Plane was too low, too slow to reach airport: Hudson crash pilot

By DPA, Gaea News Network
Saturday, January 17, 2009

NEW YORK - In his first statement on the Airbus crash landing on the Hudson River, captain Chesley Sullenberger told investigators the plane was ‘too low, too slow’ to reach the next airport after its engines were hit by birds.

The machine had also been too close to ‘too many buildings, too populated an area’, said the former US Air force pilot, who said he wanted to avoid a catastrophe last Thursday. He steered the Airbus 320 plane operated by US Airways to land in the river without breaking up, saving the lives of all 155 passengers and crew.

The pilot was being questioned by the US National Transportation and Safety Board (NTSB). NTSB spokeswoman Kathryn Higgins told journalists at a press conference late Saturday efforts to salvage the plane, now filled by water, would continue Sunday.
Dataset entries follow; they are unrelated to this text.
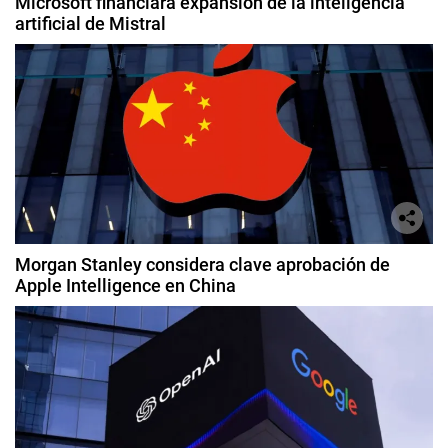
Microsoft financiará expansión de la inteligencia
artificial de Mistral
Morgan Stanley considera clave aprobación de
Apple Intelligence en China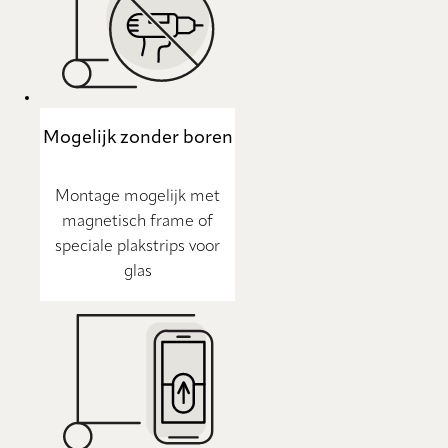
Mogelijk zonder boren
Montage mogelijk met
magnetisch frame of
speciale plakstrips voor
glas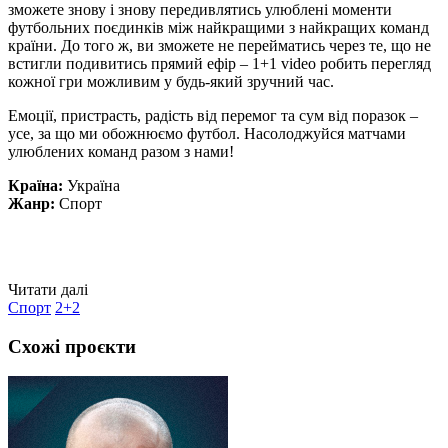
зможете знову і знову передивлятись улюблені моменти
футбольних поєдинків між найкращими з найкращих команд
країни. До того ж, ви зможете не перейматись через те, що не
встигли подивитись прямий ефір – 1+1 video робить перегляд
кожної гри можливим у будь-який зручний час.
Емоції, пристрасть, радість від перемог та сум від поразок –
усе, за що ми обожнюємо футбол. Насолоджуйся матчами
улюблених команд разом з нами!
Країна:
Україна
Жанр:
Спорт
Читати далі
Спорт
2+2
Схожі проєкти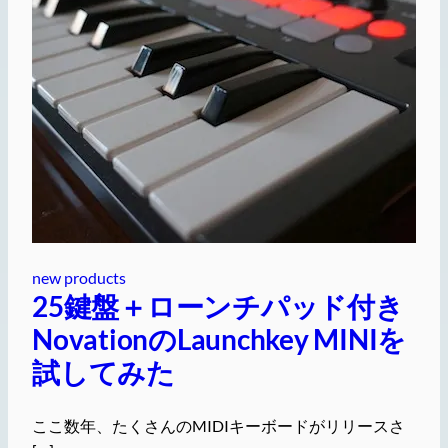
new products
25鍵盤＋ローンチパッド付き
NovationのLaunchkey MINIを
試してみた
ここ数年、たくさんのMIDIキーボードがリリースさ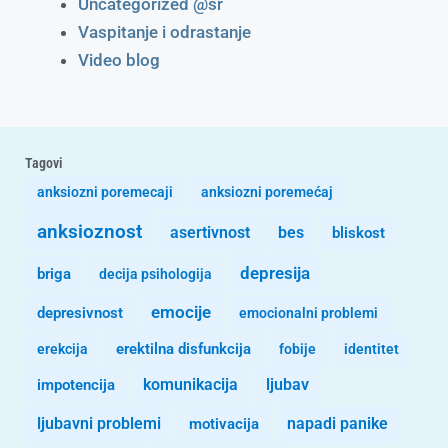
Uncategorized @sr
Vaspitanje i odrastanje
Video blog
Tagovi
anksiozni poremecaji
anksiozni poremećaj
anksioznost
asertivnost
bes
bliskost
depresija
briga
decija psihologija
emocije
depresivnost
emocionalni problemi
erekcija
erektilna disfunkcija
fobije
identitet
komunikacija
ljubav
impotencija
ljubavni problemi
motivacija
napadi panike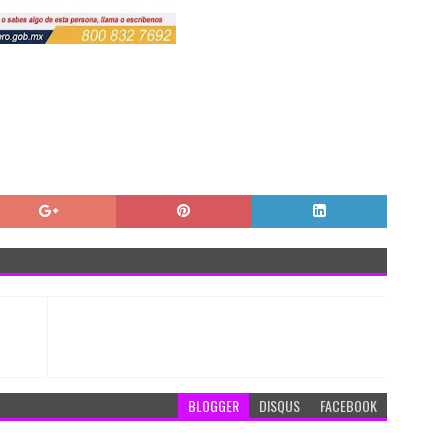
BLOGGER
DISQUS
FACEBOOK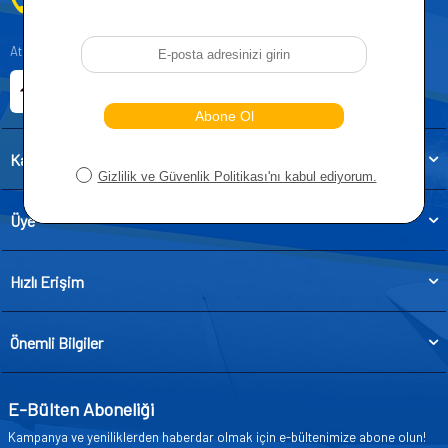
0212 955 5515
Atatürk, Kıraç Mevkii, Orhan Veli Cd. D:No:19, 34522 Esenyurt/İstanbul
E-ticaret Sitemiz
Etbis Kayıtlıdır
Kategoriler
Üye
Hızlı Erişim
Önemli Bilgiler
E-Bülten Aboneliği
Kampanya ve yeniliklerden haberdar olmak için e-bültenimize abone olun!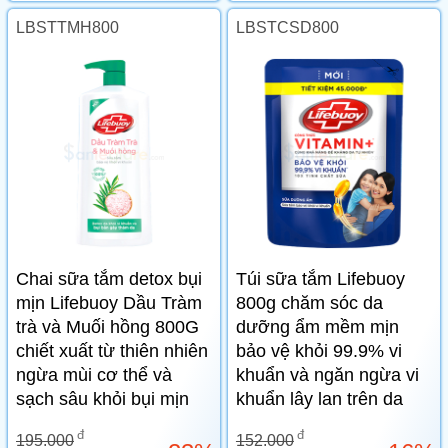
LBSTTMH800
LBSTCSD800
Chai sữa tắm detox bụi
Túi sữa tắm Lifebuoy
mịn Lifebuoy Dầu Tràm
800g chăm sóc da
trà và Muối hồng 800G
dưỡng ẩm mềm mịn
chiết xuất từ thiên nhiên
bảo vệ khỏi 99.9% vi
ngừa mùi cơ thể và
khuẩn và ngăn ngừa vi
sạch sâu khỏi bụi mịn
khuẩn lây lan trên da
đ
đ
195.000
152.000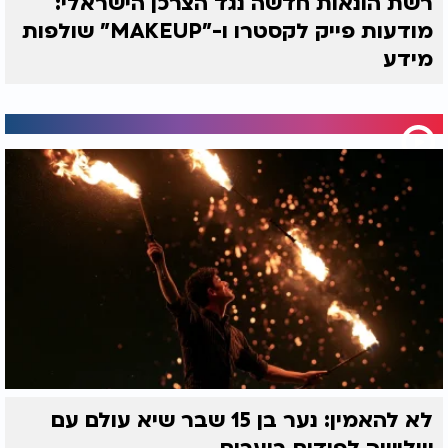
רשת הונאות חדשה נגד הצרכן הישראלי:
מודעות פייק לקסטרו ו-"MAKEUP" שולפות
מידע
לא להאמין: נער בן 15 שבר שיא עולם עם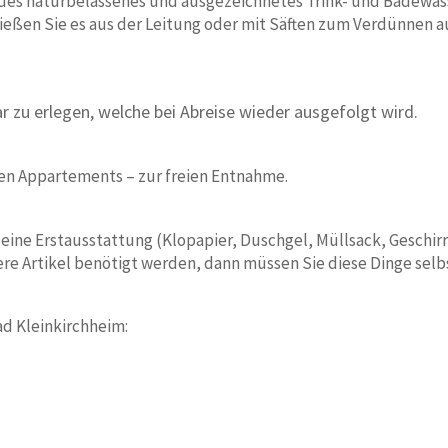
des naturbelassenes und ausgezeichnetes Trink- und Badewasse
eßen Sie es aus der Leitung oder mit Säften zum Verdünnen aus
r zu erlegen, welche bei Abreise wieder ausgefolgt wird.
den Appartements – zur freien Entnahme.
kleine Erstausstattung (Klopapier, Duschgel, Müllsack, Geschirr
e Artikel benötigt werden, dann müssen Sie diese Dinge selbs
ad Kleinkirchheim: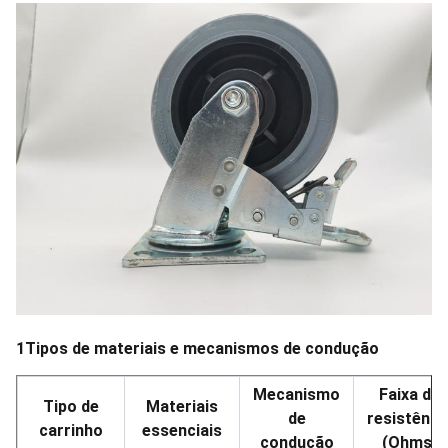
1Tipos de materiais e mecanismos de condução
Mecanismo
Faixa de
Tipo de
Materiais
de
resistênci
carrinho
essenciais
condução
(Ohms)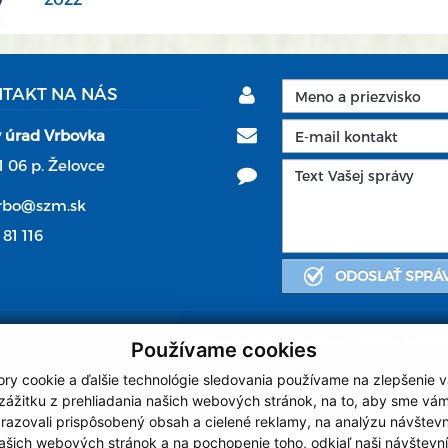
TAKT NA NÁS
 úrad Vrbovka
1 06 p. Želovce
arbo@szm.sk
 81 116
ODOSLAŤ SPRÁ
Vyhlásenie o prístupnosti
|
Autorské práva
|
Ochrana osobnýc
Používame cookies
ry cookie a ďalšie technológie sledovania používame na zlepšenie 
webdesign
| 
zážitku z prehliadania našich webových stránok, na to, aby sme vá
razovali prispôsobený obsah a cielené reklamy, na analýzu návštevn
ašich webových stránok a na pochopenie toho, odkiaľ naši návštevní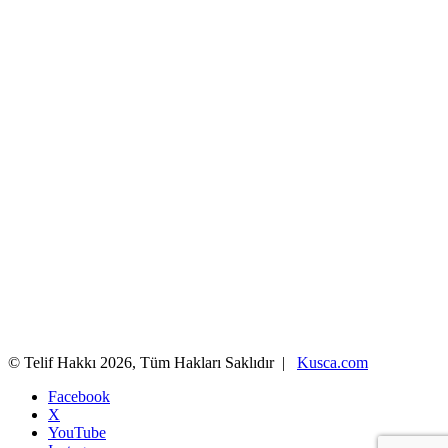
© Telif Hakkı 2026, Tüm Hakları Saklıdır |
Kusca.com
Facebook
X
YouTube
Experts had hoisted the machine from the river in order to rescue its blackbox. Divers were also trying to retrieve one of the two engines from the icy waters of the river.
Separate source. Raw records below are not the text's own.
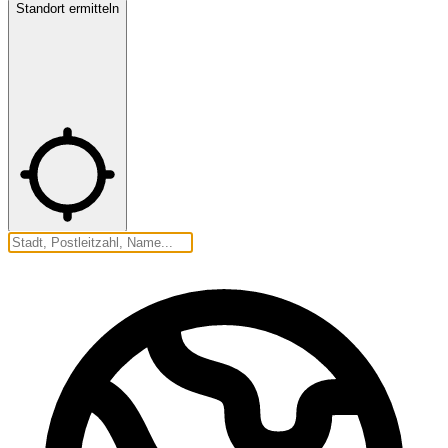
Standort ermitteln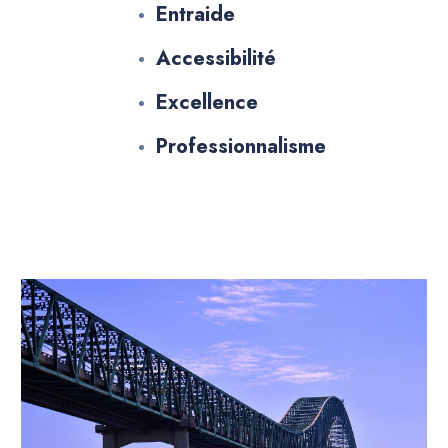
Entraide
Accessibilité
Excellence
Professionnalisme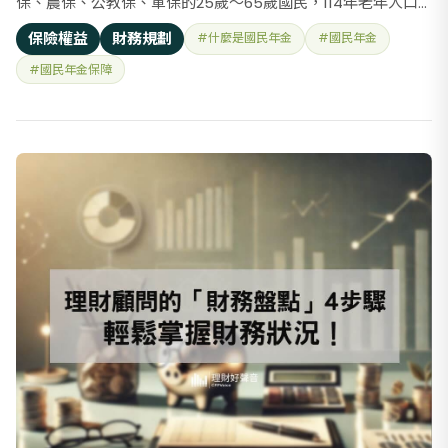
保、農保、公教保、軍保的25歲～65歲國民，114年老年人口
將占全國人口20%，已邁入「超高齡社會」，國民年金提供
保險權益
財務規劃
#什麼是國民年金
#國民年金
「老年年金」、「身心障礙年金」、「遺屬年金」3大年金給付
#國民年金保障
保障，及「生育給付」、「喪葬給付」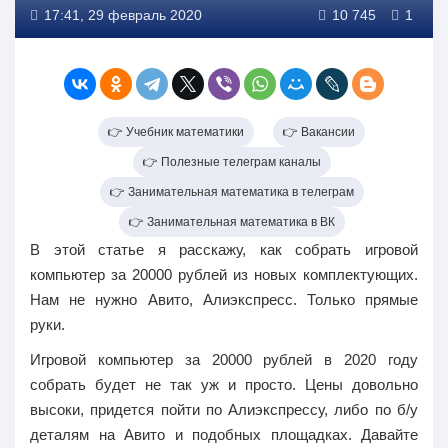
17:41, 29 февраль 2020
10 745
1
👉 Учебник математики
👉 Вакансии
👉 Полезные телеграм каналы
👉 Занимательная математика в телеграм
👉 Занимательная математика в ВК
В этой статье я расскажу, как собрать игровой
компьютер за 20000 рублей из новых комплектующих.
Нам не нужно Авито, Алиэкспресс. Только прямые
руки.
Игровой компьютер за 20000 рублей
в 2020 году
собрать будет не так уж и просто. Цены довольно
высоки, придется пойти по Алиэкспрессу, либо по б/у
деталям на Авито и подобных площадках. Давайте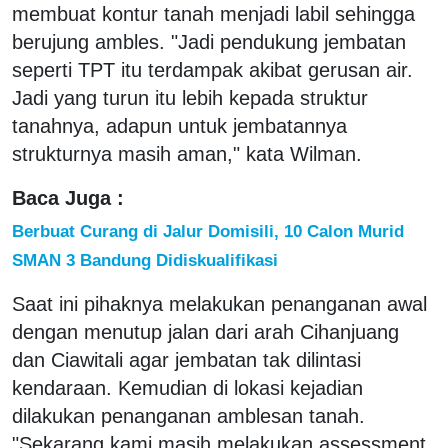
membuat kontur tanah menjadi labil sehingga
berujung ambles. "Jadi pendukung jembatan
seperti TPT itu terdampak akibat gerusan air.
Jadi yang turun itu lebih kepada struktur
tanahnya, adapun untuk jembatannya
strukturnya masih aman," kata Wilman.
Baca Juga :
Berbuat Curang di Jalur Domisili, 10 Calon Murid
SMAN 3 Bandung Didiskualifikasi
Saat ini pihaknya melakukan penanganan awal
dengan menutup jalan dari arah Cihanjuang
dan Ciawitali agar jembatan tak dilintasi
kendaraan. Kemudian di lokasi kejadian
dilakukan penanganan amblesan tanah.
"Sekarang kami masih melakukan assessment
The second engine was still attached to the machine, Higgins said, correcting earlier contrary reports.

Crew members had earlier told the investigators that both of the plane’s engines had failed after the plane had reached a level of 900 metres shortly after taking off.

Two flight attendants said they first heard a hard thump during the plane’s climb and then the engines went quiet, Higgins said.

There had been complete silence in the plane’s cabin, she said: ‘It was like being in a library.’

The pilot had reported a double impact of birds, she said. The investigation of the engines was to show whether one or several birds had hit and blocked the turbines.

After the crash landing, the plane that had been headed to Charlotte from La Guardia Airport was reached within minutes by several US Coast Guard vessels, ferry boats and water taxis that ply the Hudson River. They surrounded the crippled plane to rescue the passengers.